Anomalous Dynamics and Equilibration in the Classical Heisenberg Chain

TL;DR

This paper investigates spin dynamics in the classical Heisenberg chain, revealing distinct diffusive behaviors in ferromagnetic and antiferromagnetic regimes, with implications for understanding equilibration in low-dimensional systems.

Contribution

It provides the first detailed numerical comparison of spin transport in ferromagnetic and antiferromagnetic Heisenberg chains across various temperatures.

Findings

Antiferromagnet exhibits largely diffusive spin dynamics.

Ferromagnet shows evidence of super-diffusion or slow crossover to diffusion.

Differences in dynamics persist even at high temperatures.

Abstract

The search for departures from standard hydrodynamics in many-body systems has yielded a number of promising leads, especially in low dimension.
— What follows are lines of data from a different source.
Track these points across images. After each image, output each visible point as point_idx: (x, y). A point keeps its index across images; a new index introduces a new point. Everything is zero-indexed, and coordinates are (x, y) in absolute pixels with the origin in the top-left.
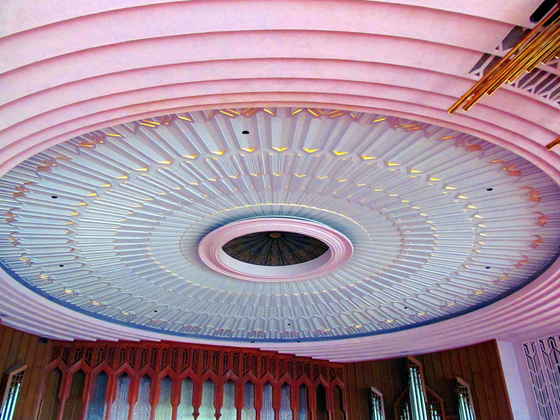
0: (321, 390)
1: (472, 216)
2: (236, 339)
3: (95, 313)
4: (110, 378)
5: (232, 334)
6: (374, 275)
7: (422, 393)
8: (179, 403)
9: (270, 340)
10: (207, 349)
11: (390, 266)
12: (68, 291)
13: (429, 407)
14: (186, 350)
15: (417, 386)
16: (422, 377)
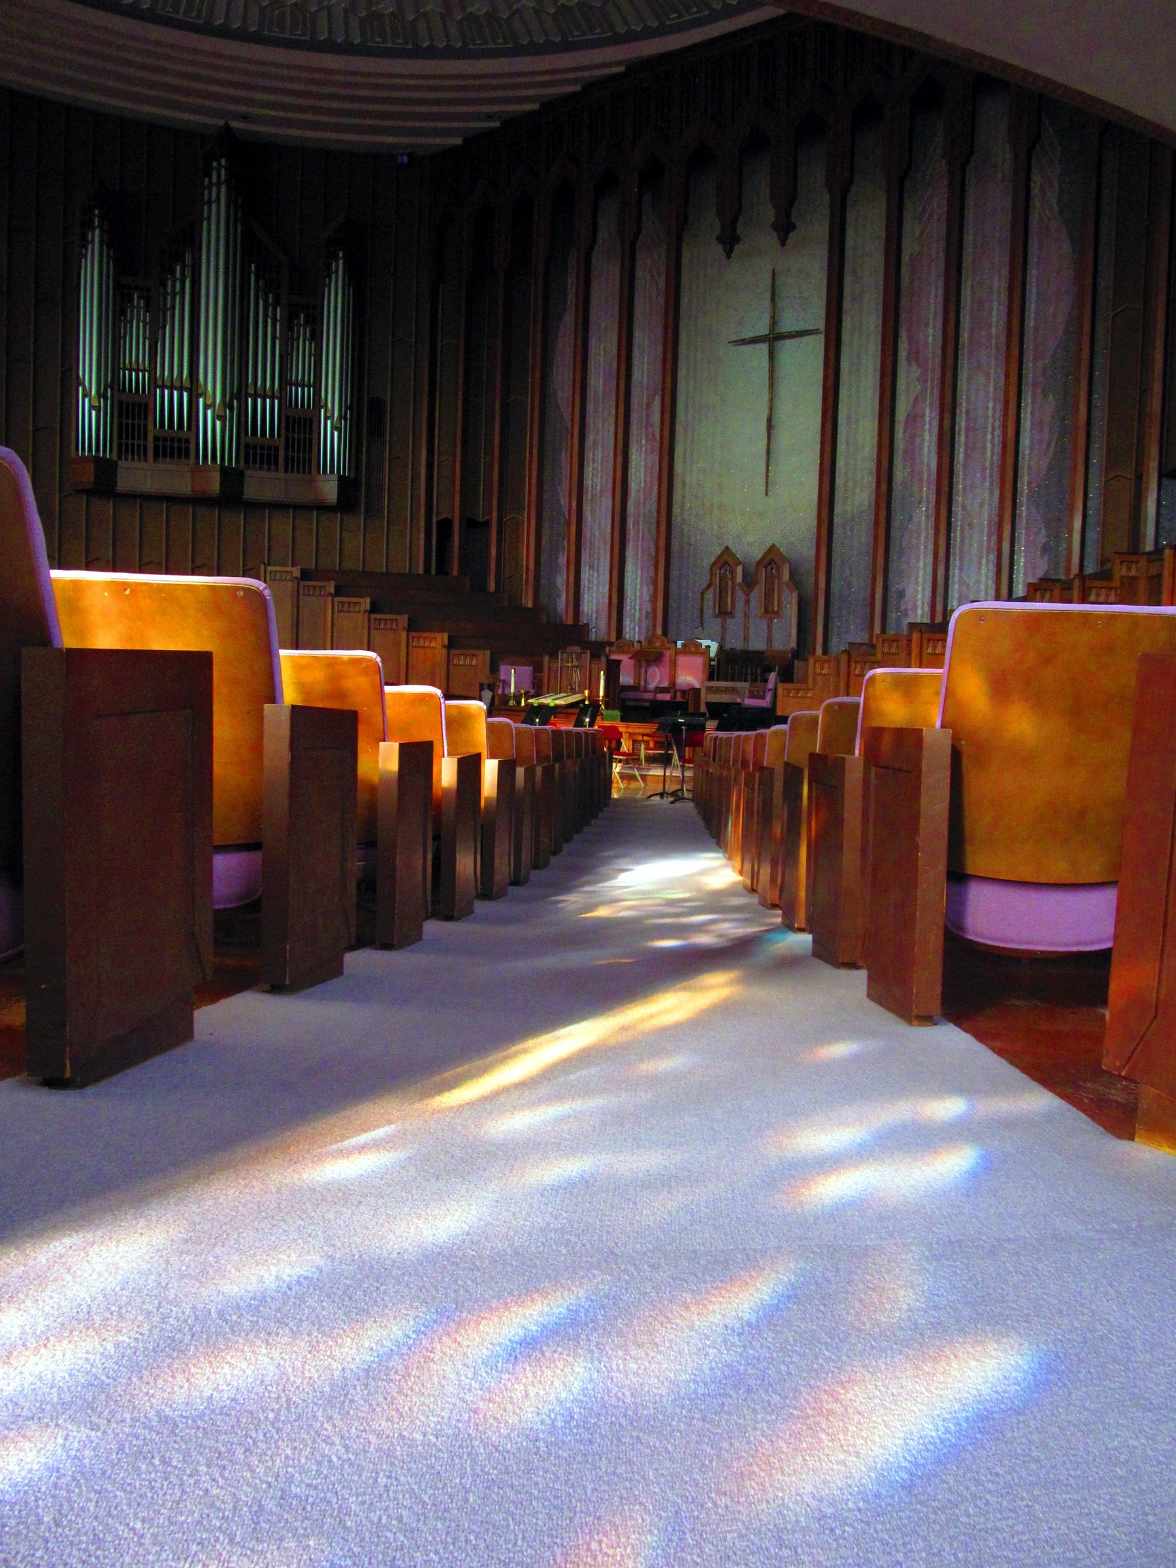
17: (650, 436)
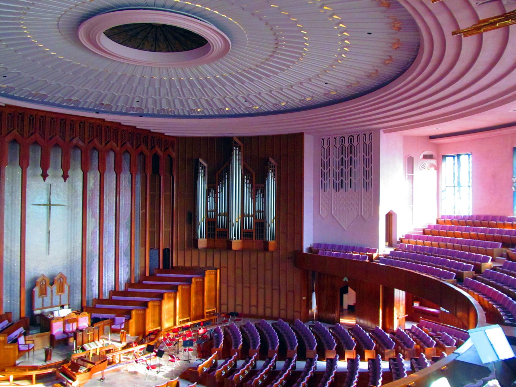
0: (156, 158)
1: (341, 33)
5: (111, 108)
8: (28, 165)
13: (244, 177)
14: (32, 116)
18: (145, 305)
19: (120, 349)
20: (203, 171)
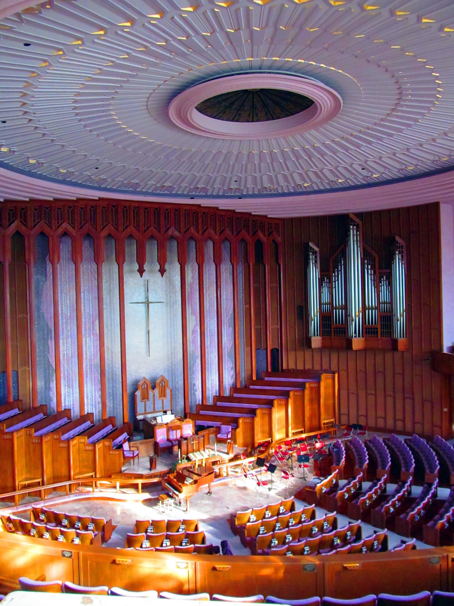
0: (259, 244)
2: (141, 193)
3: (30, 171)
4: (51, 239)
6: (346, 136)
7: (359, 248)
9: (212, 197)
10: (147, 206)
11: (368, 128)
12: (32, 161)
15: (355, 243)
16: (361, 235)
17: (95, 334)
18: (253, 412)
19: (227, 461)
20: (314, 257)
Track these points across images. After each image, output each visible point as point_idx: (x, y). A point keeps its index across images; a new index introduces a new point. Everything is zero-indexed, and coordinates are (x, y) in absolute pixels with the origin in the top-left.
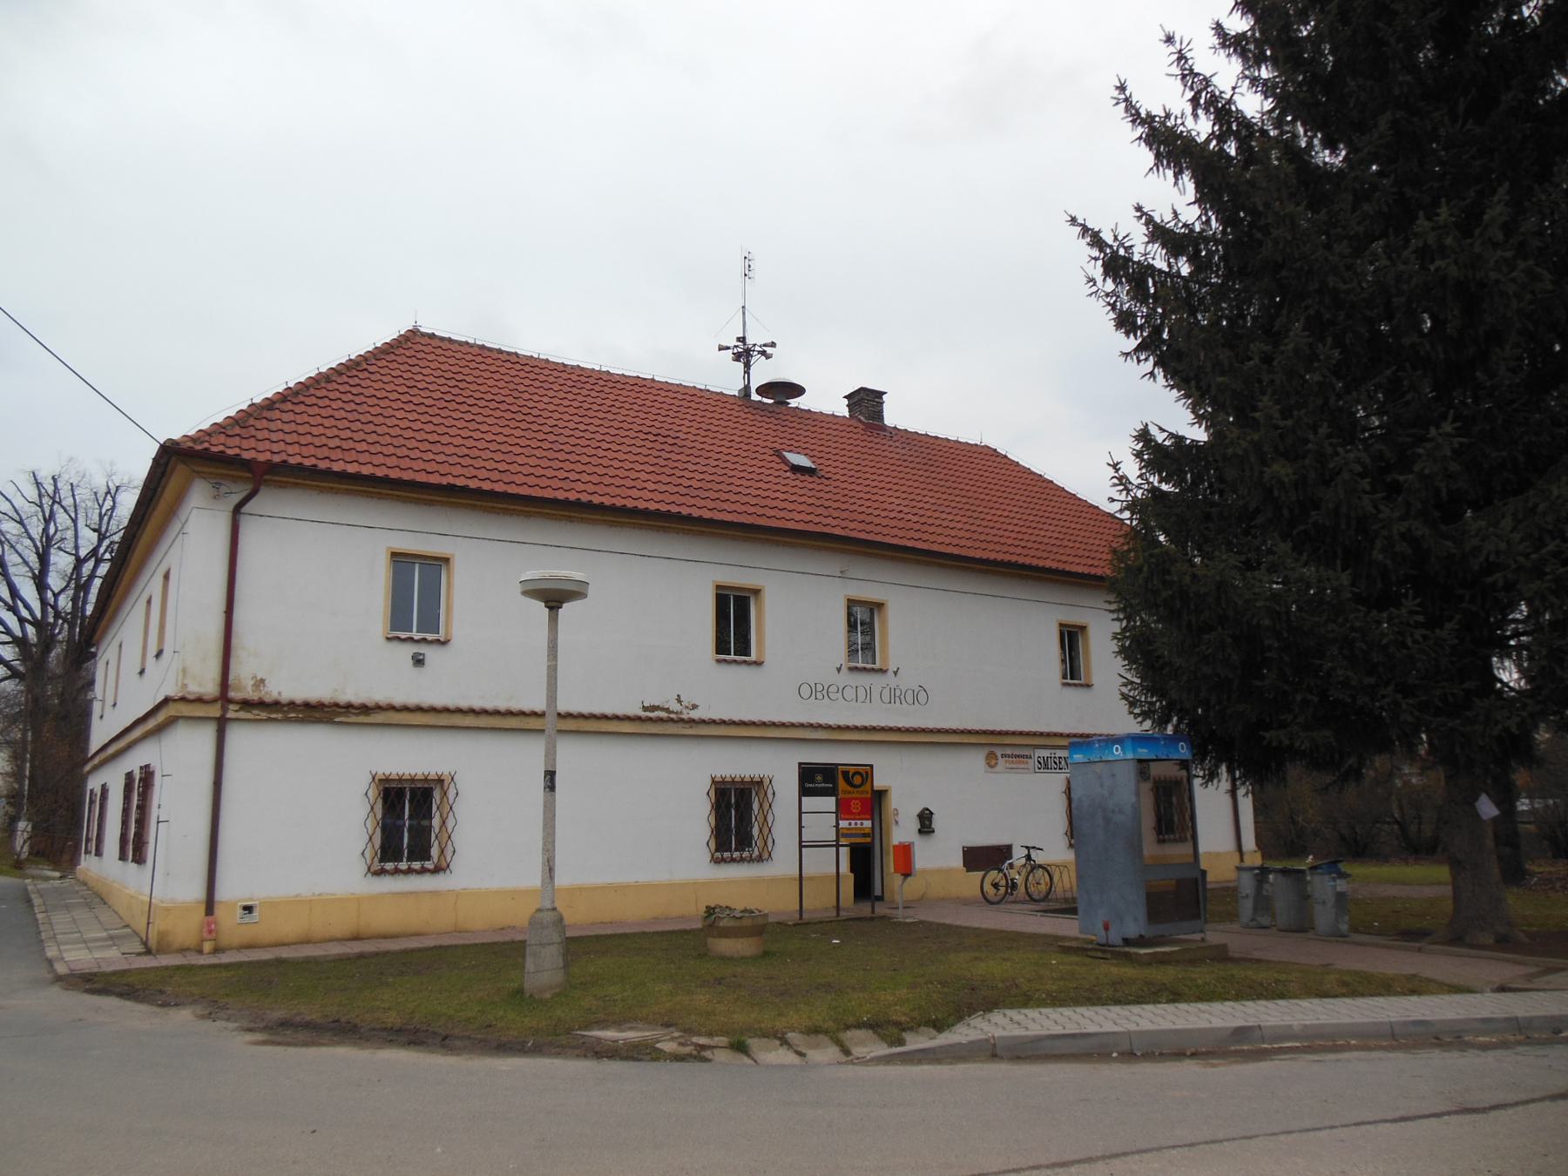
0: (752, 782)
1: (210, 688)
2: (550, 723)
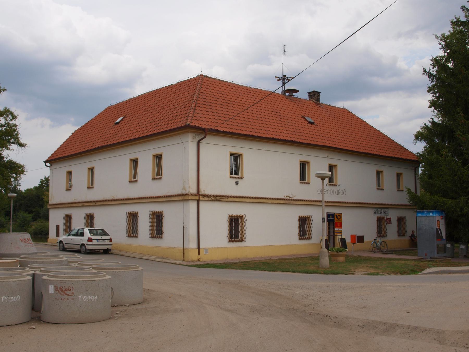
0: (240, 216)
1: (194, 191)
2: (324, 204)
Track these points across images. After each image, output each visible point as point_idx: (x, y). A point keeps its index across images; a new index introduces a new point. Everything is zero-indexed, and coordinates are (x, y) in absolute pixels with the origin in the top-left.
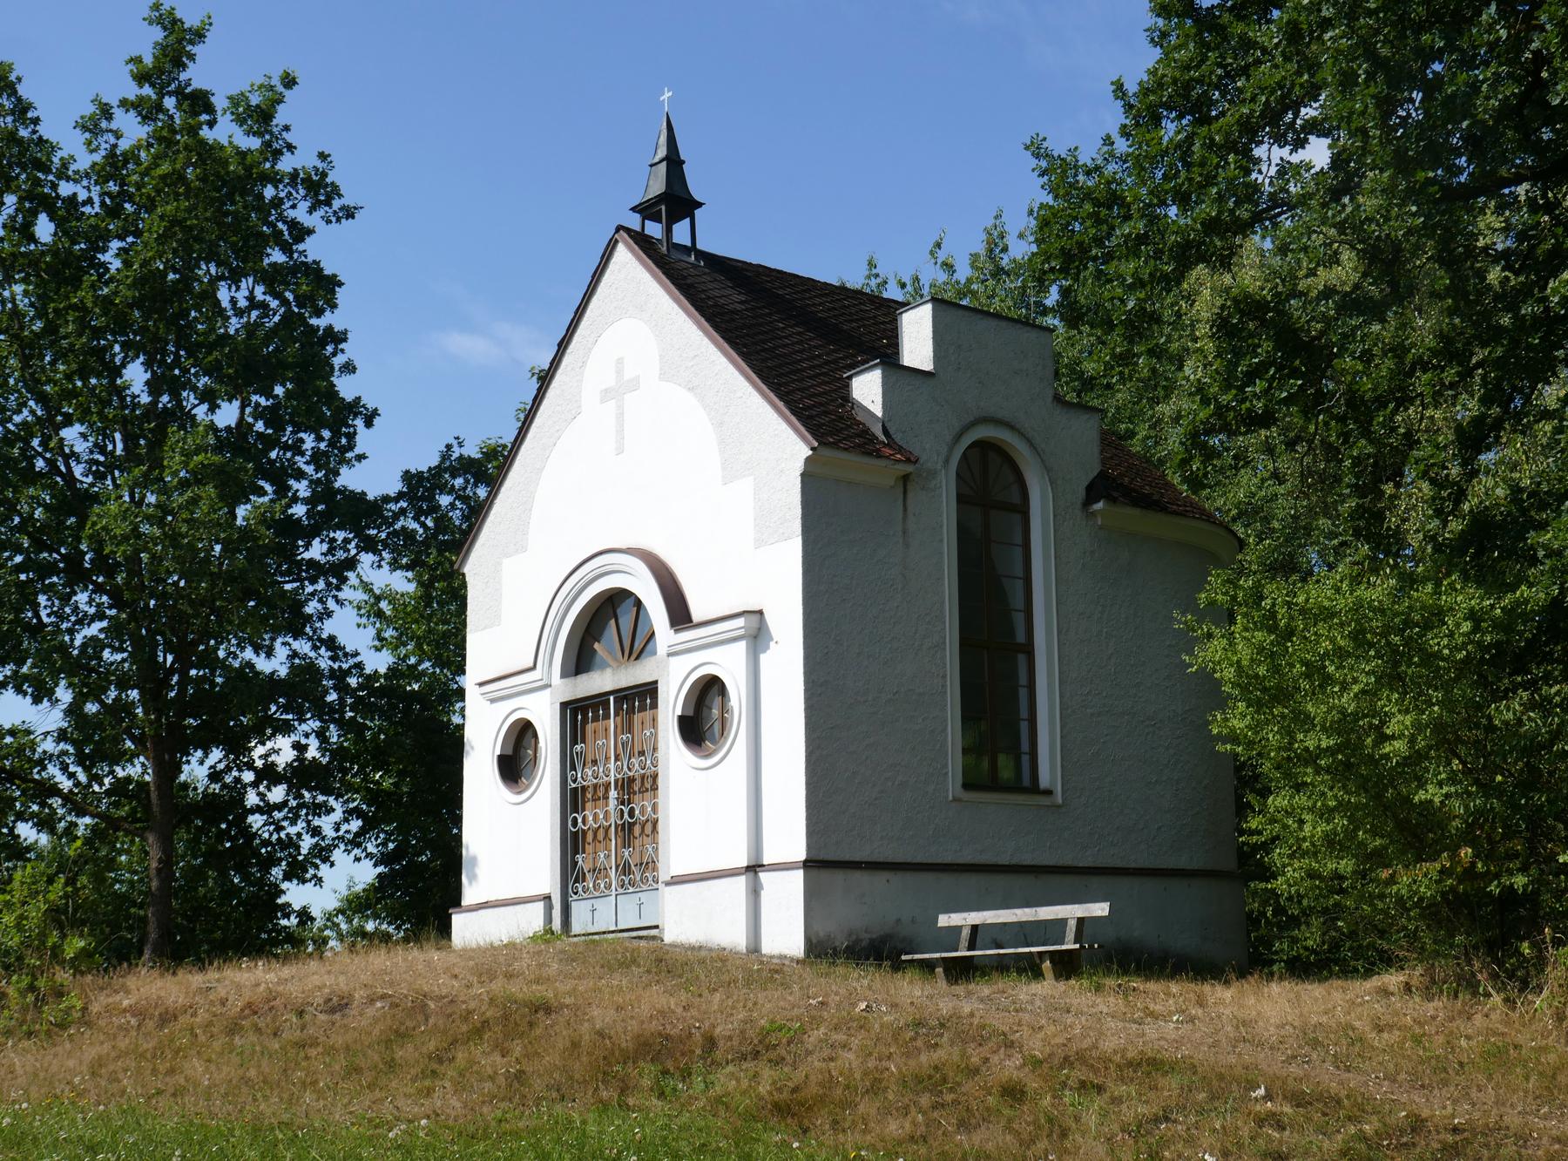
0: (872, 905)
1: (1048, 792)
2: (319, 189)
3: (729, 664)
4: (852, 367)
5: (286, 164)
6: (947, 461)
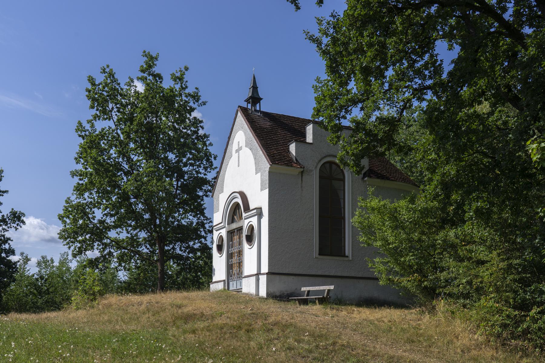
0: (284, 285)
1: (347, 257)
2: (196, 97)
3: (254, 221)
4: (290, 141)
5: (187, 91)
6: (316, 167)
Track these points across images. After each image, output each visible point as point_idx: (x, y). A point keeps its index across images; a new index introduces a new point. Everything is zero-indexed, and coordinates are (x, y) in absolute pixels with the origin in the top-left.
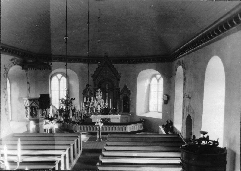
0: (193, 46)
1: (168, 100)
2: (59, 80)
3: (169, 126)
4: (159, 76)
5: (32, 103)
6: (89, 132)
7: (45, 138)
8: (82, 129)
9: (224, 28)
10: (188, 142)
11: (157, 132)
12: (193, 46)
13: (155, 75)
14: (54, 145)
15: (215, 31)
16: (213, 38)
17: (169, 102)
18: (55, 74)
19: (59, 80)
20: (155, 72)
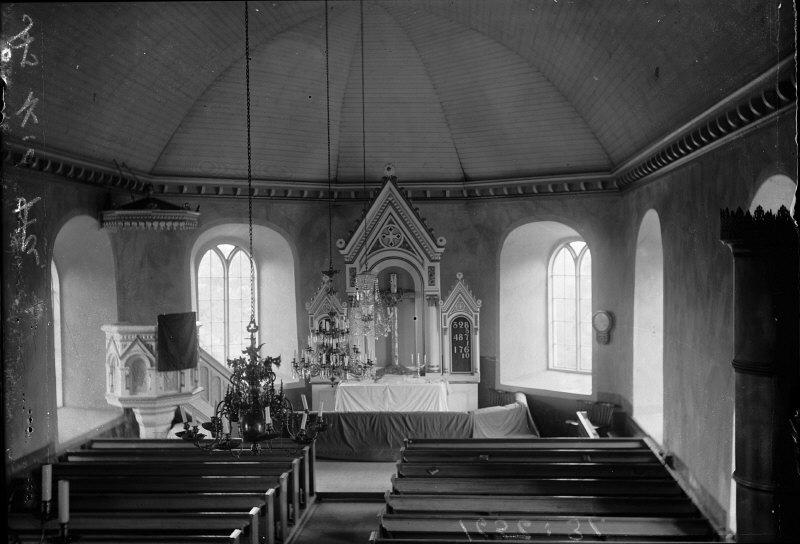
0: (692, 145)
1: (612, 332)
2: (227, 262)
3: (615, 417)
4: (579, 245)
5: (131, 347)
6: (702, 487)
7: (163, 410)
8: (407, 419)
9: (752, 113)
10: (280, 404)
11: (579, 431)
12: (692, 145)
13: (566, 242)
14: (154, 408)
15: (764, 99)
16: (725, 135)
17: (616, 334)
18: (212, 244)
19: (227, 262)
20: (566, 231)
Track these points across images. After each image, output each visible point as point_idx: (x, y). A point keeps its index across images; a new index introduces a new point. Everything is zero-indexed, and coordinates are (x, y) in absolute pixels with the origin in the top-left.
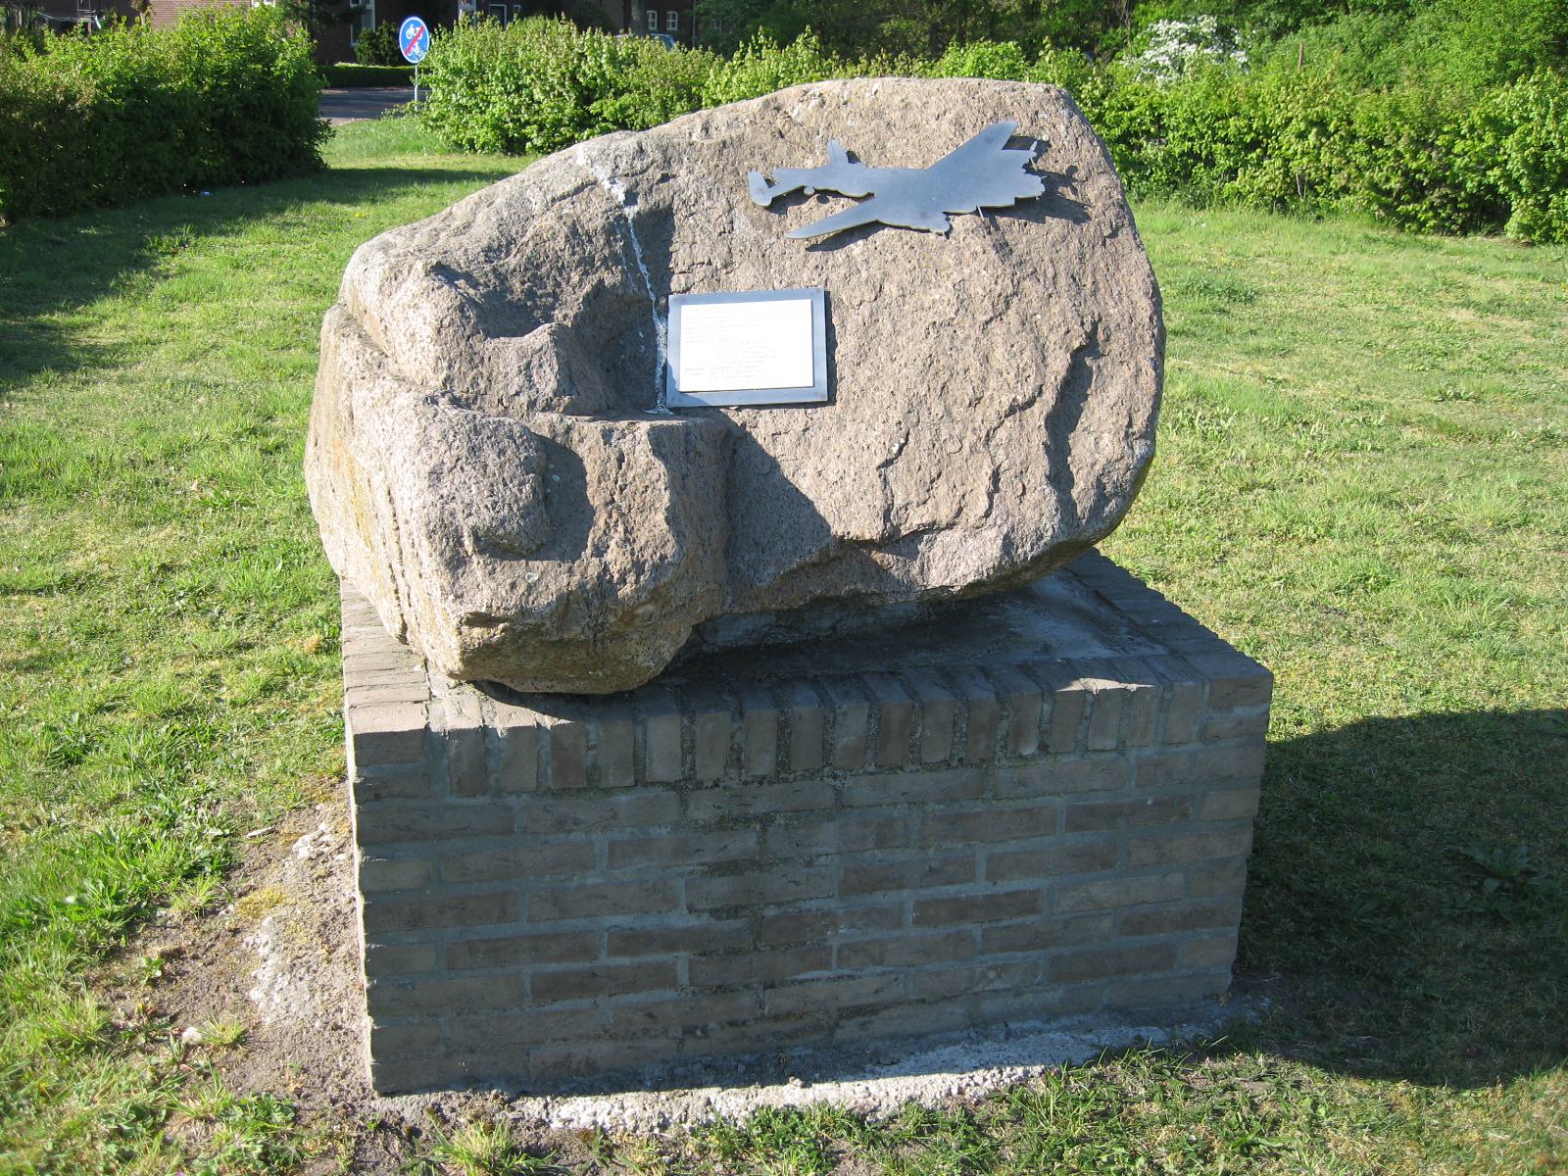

Here we study one of the simplest classical interacting lattice models, the nearest-neighbour Heisenberg chain, with temperature as tuning parameter. Our numerics expose strikingly different spin dynamics between the antiferromagnet, where it is largely diffusive, and the ferromagnet, where we observe strong evidence either of spin super-diffusion or an extremely slow crossover to diffusion. This difference also governs the equilibration after a quench, and, remarkably, is apparent even at very high temperatures.